My parents and grandparents lived long lives. They ate what they wanted to without scientific studies telling them what was in the food they were eating. They retired and enjoyed a quiet life at home, doing a little bit of gardening, baking, sitting and knitting, reading, watching TV and talking to friends. Nobody bullied them into staying active, shamed them for sitting still or told them what they could or couldn’t do.
Grannies and grandpas with ample padding were the norm. They loved and cuddled their grandkids, gave them homemade cakes and biscuits, let them help with chores in the house and garden, told them they were good boys and girls, that they were beautiful, clever and loved.
How different is the world today? Lots of very clever people with university degrees justifying their education and salaries by working out what is in the food we eat and why we shouldn’t eat it, how much time we spend sitting and why we need to exercise, what we do with our grandchildren that is bad for them and what we say to our grandies that will cause them untold angst and difficulties in life.

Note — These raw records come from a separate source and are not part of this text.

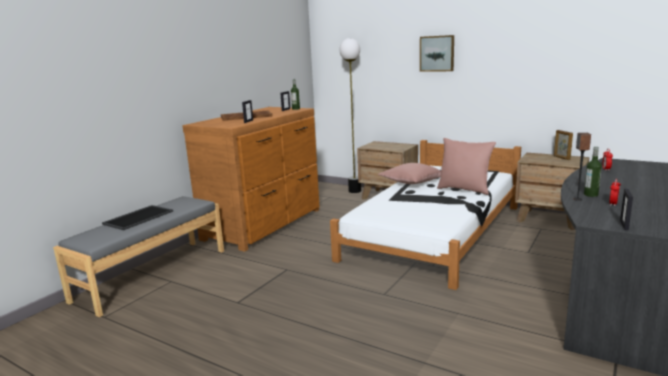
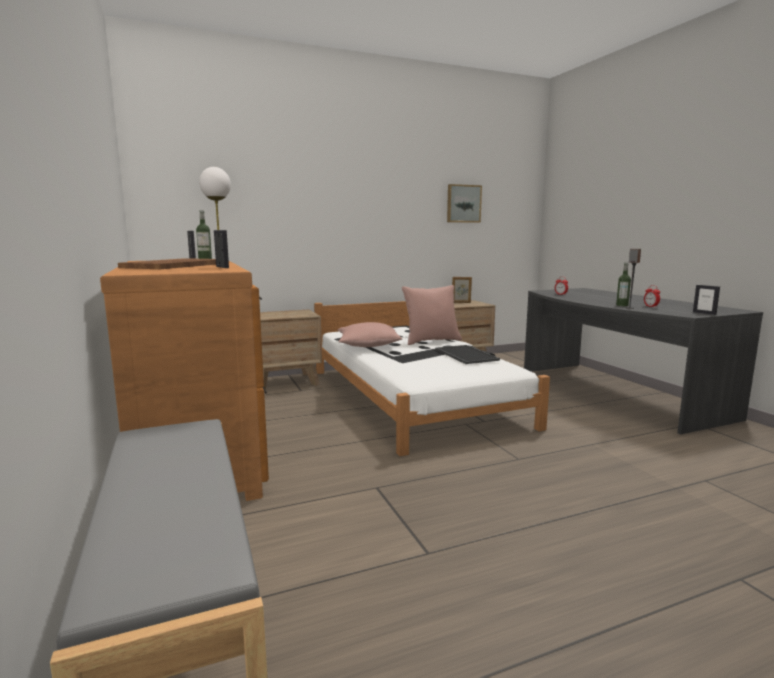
camera: 55 degrees left, 5 degrees down
tray [102,205,173,230] -> tray moved to [435,345,500,364]
picture [420,35,454,72] -> picture moved to [447,184,482,223]

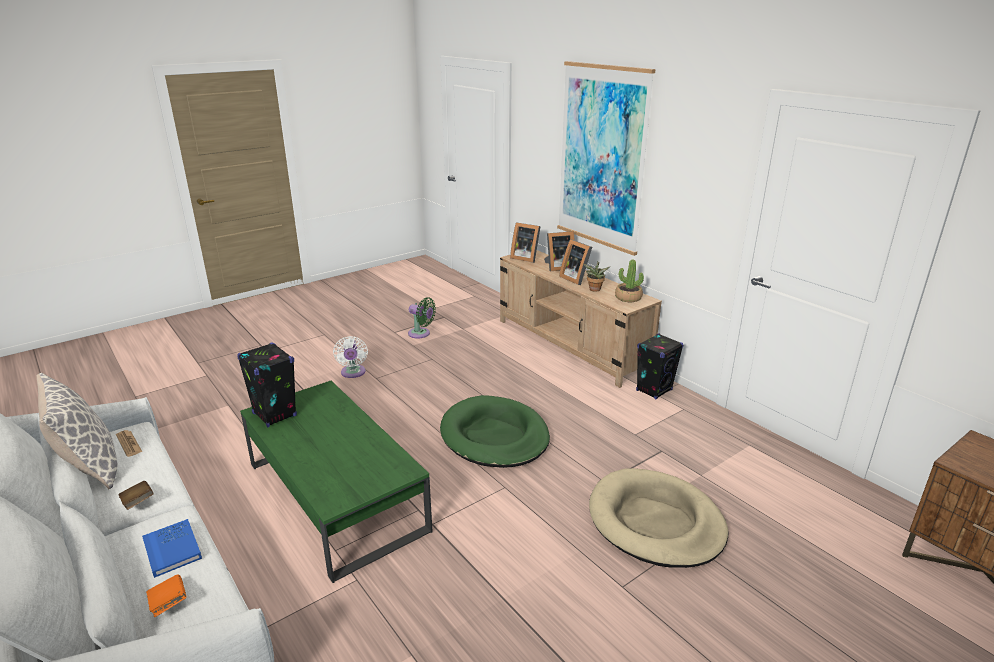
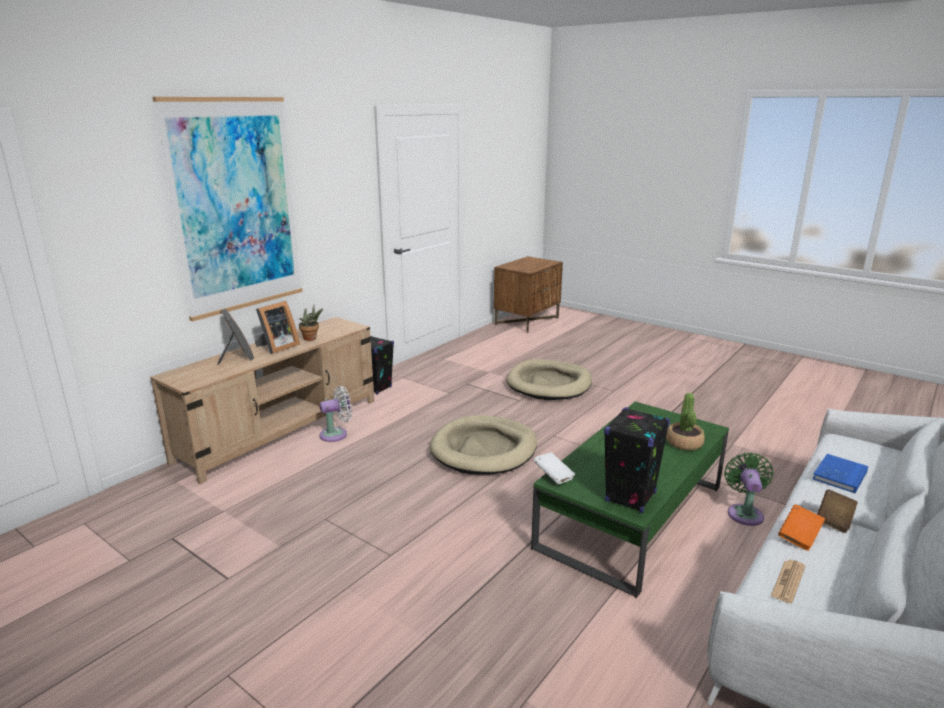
camera: 105 degrees left, 5 degrees down
pillow [37,373,118,489] -> none
orange book [146,574,187,617] -> orange book moved to [778,504,825,551]
white fan [333,336,368,378] -> white fan moved to [319,386,352,442]
green fan [408,297,436,339] -> green fan moved to [724,453,774,526]
green dog bed [440,395,550,468] -> beige dog bed [430,415,537,475]
picture frame [510,222,541,263] -> none
potted plant [615,259,644,302] -> potted plant moved to [666,393,705,451]
none -> white book [533,452,575,484]

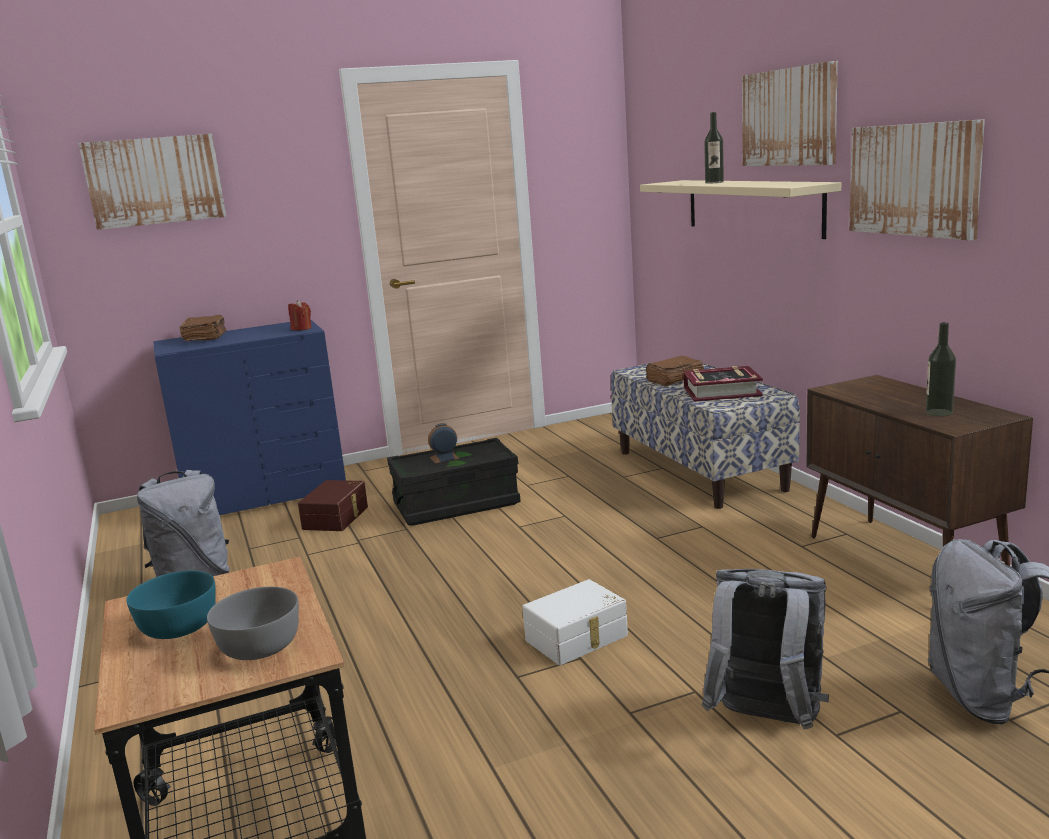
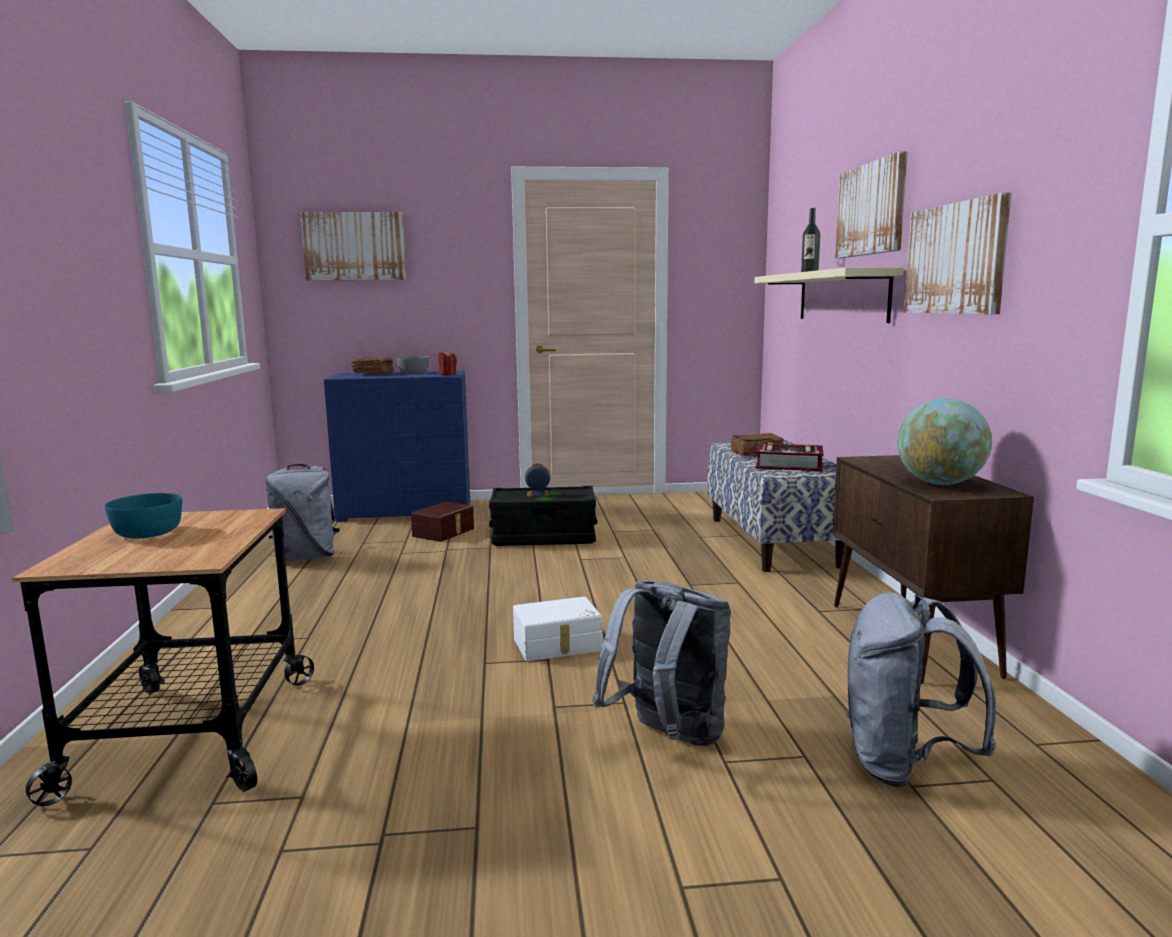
camera: 15 degrees right, 5 degrees down
grey bowl [207,587,299,660] -> grey bowl moved to [397,356,429,374]
bottle [926,322,956,416] -> globe [897,399,992,485]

Doctors, often younger than our grandchildren, work their little hearts out trying to prevent the inevitable diseases that come with old age and in doing so, make our lives an ongoing misery.
The government is setting up programs to ‘keep us healthy’. Make no mistake – it isn’t us they are worried about, nor is it the strain on the medical and welfare system. They haven’t missed the point entirely that we are getting to our ‘use by date’, something essential for life will eventually cease to work. In the meantime, many of us have lots of money to spend from our super funds and that means (insert vigorous hand rub here) – more taxes, better economy – got to keep them healthy to keep them spending.
Here I am, being a rebel. I don’t have any super. I live on a government pension and I am going to be that querulous old biddy that refuses to exercise. I will sit and knit while watching the telly all day. Make cakes and biscuits for the grandies and tell them they are pretty girls, and clever boys. Eat bread spread with butter, drink coffee and tea, and take meals and naps when it suits me, just as my forebears have done. With a bit of luck, I will be a thorn in their proverbial, well into my 90s.